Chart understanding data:
● ● ● ●
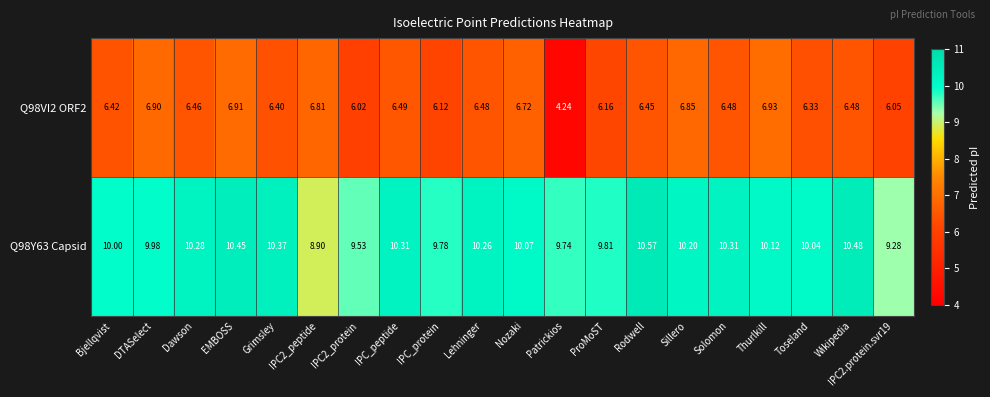

Which series changed the most between EMBOSS and Nozaki?

Q98Y63 Capsid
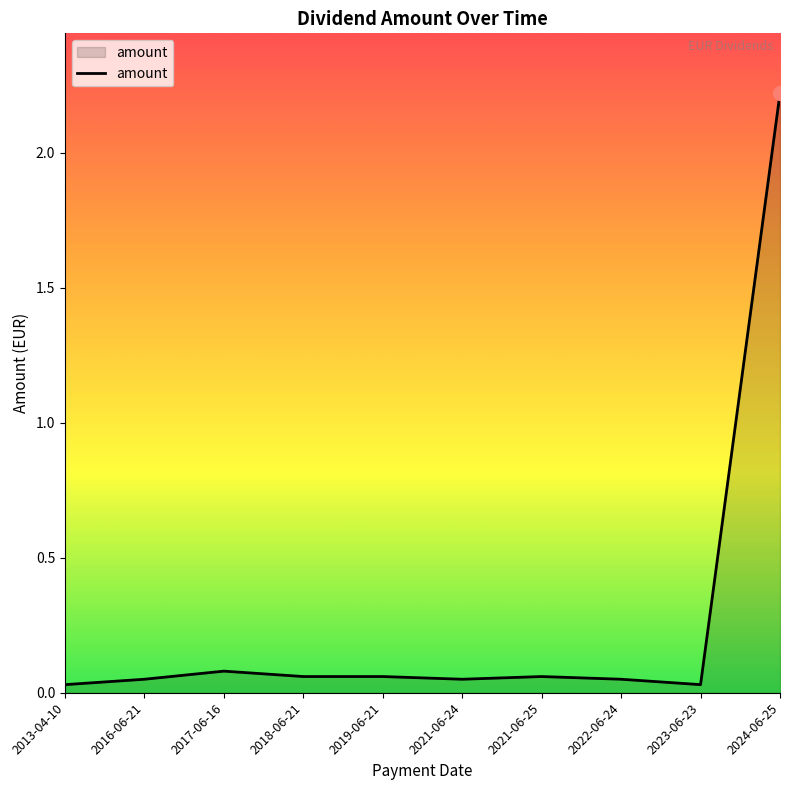

Where is the data nearest to the value 1?

2017-06-16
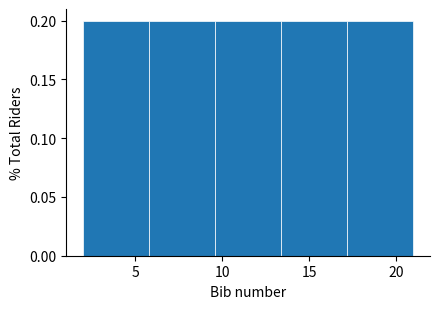

Reading left to right, transcribe this chart: for each bar, give the range it covers on the x-axis and its height. Neither the bar edges nor the heights are printed on the chart, so give them approximately, as read against the axes.

2.0 to 5.8: 0.2
5.8 to 9.6: 0.2
9.6 to 13.4: 0.2
13.4 to 17.2: 0.2
17.2 to 21.0: 0.2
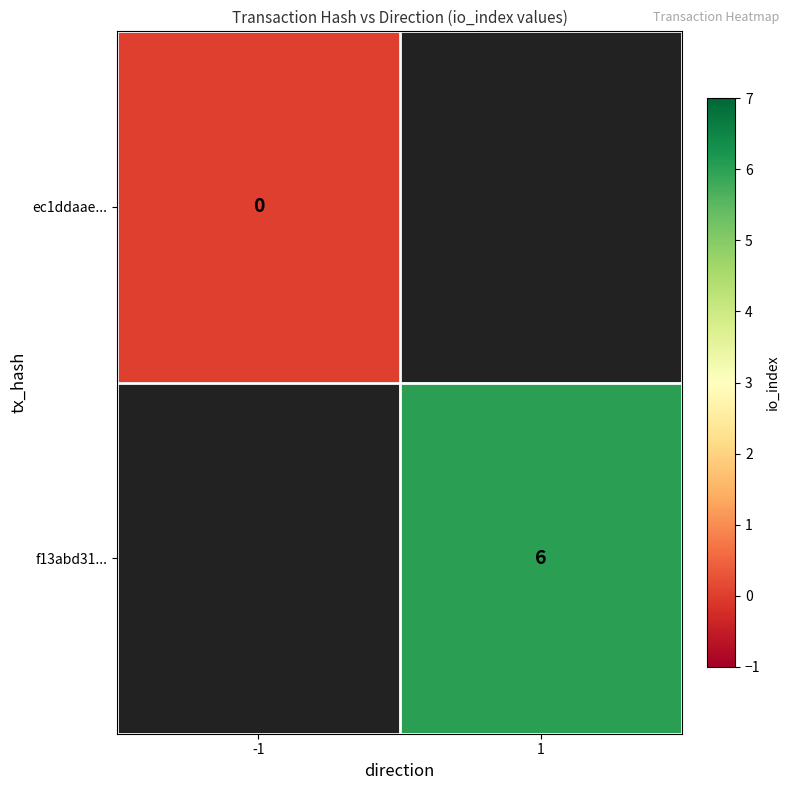

Which category has the lowest value across all series?

-1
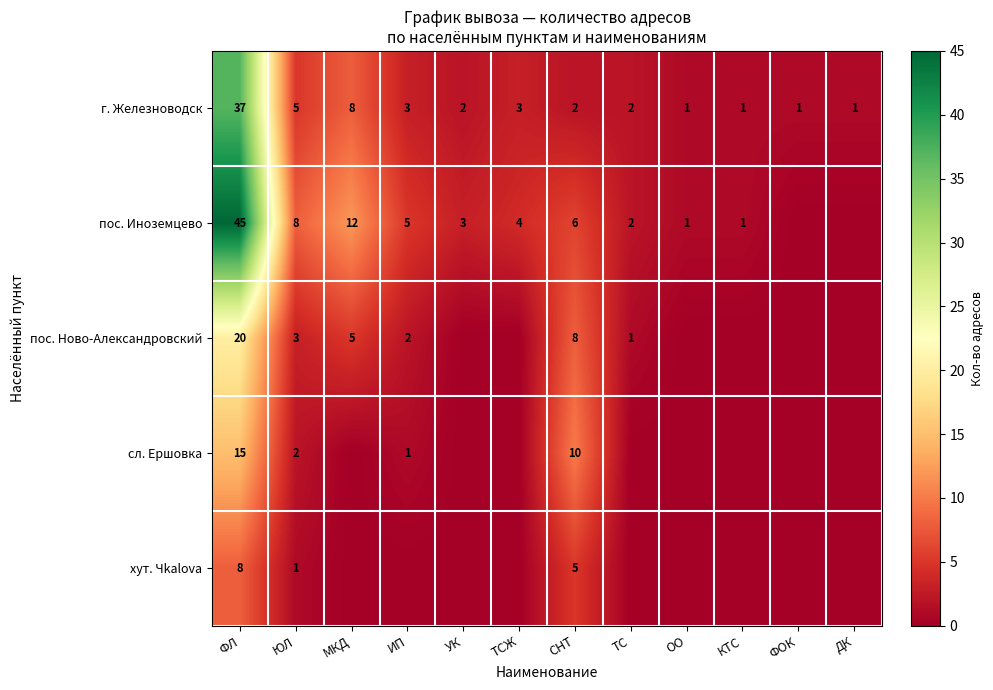

At which label does г. Железноводск reach its peak?

ФЛ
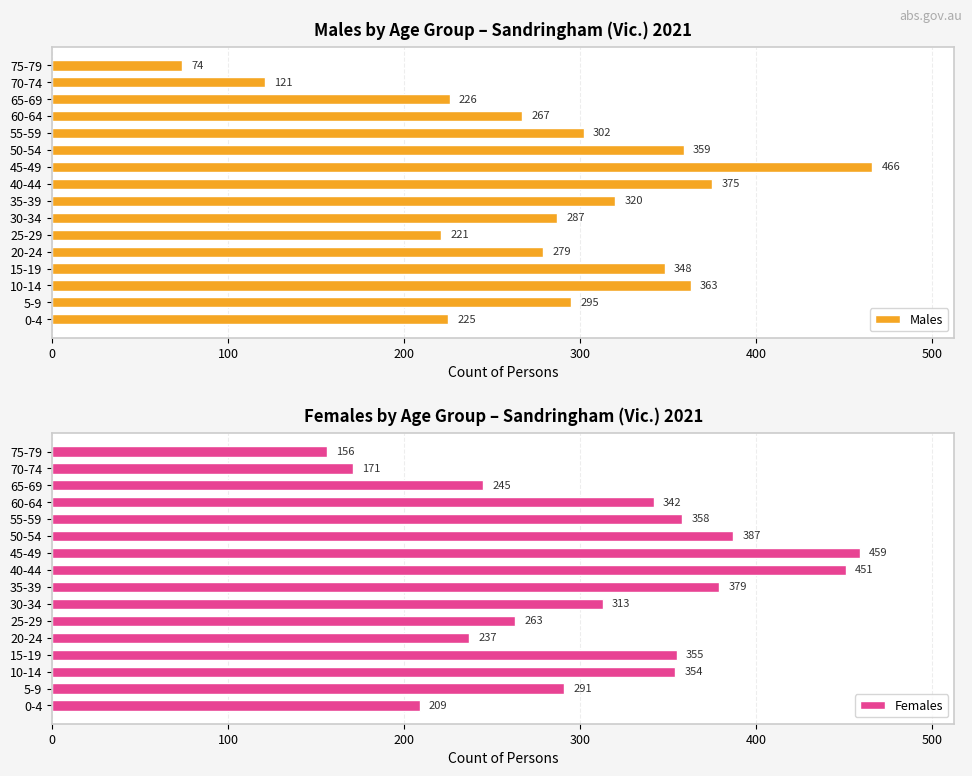

What is the minimum value for Females?

156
● ● ● ●
What to do.
Copy all of the entries above line for line, with every character unchanged. Leave out the picture markers.

Answer to the exercise.
Which series changed the most between EMBOSS and Nozaki?

Q98Y63 Capsid

Where is the data nearest to the value 1?

2017-06-16

Reading left to right, transcribe this chart: for each bar, give the range it covers on the x-axis and its height. Neither the bar edges nor the heights are printed on the chart, so give them approximately, as read against the axes.

2.0 to 5.8: 0.2
5.8 to 9.6: 0.2
9.6 to 13.4: 0.2
13.4 to 17.2: 0.2
17.2 to 21.0: 0.2

Which category has the lowest value across all series?

-1

At which label does г. Железноводск reach its peak?

ФЛ

What is the minimum value for Females?

156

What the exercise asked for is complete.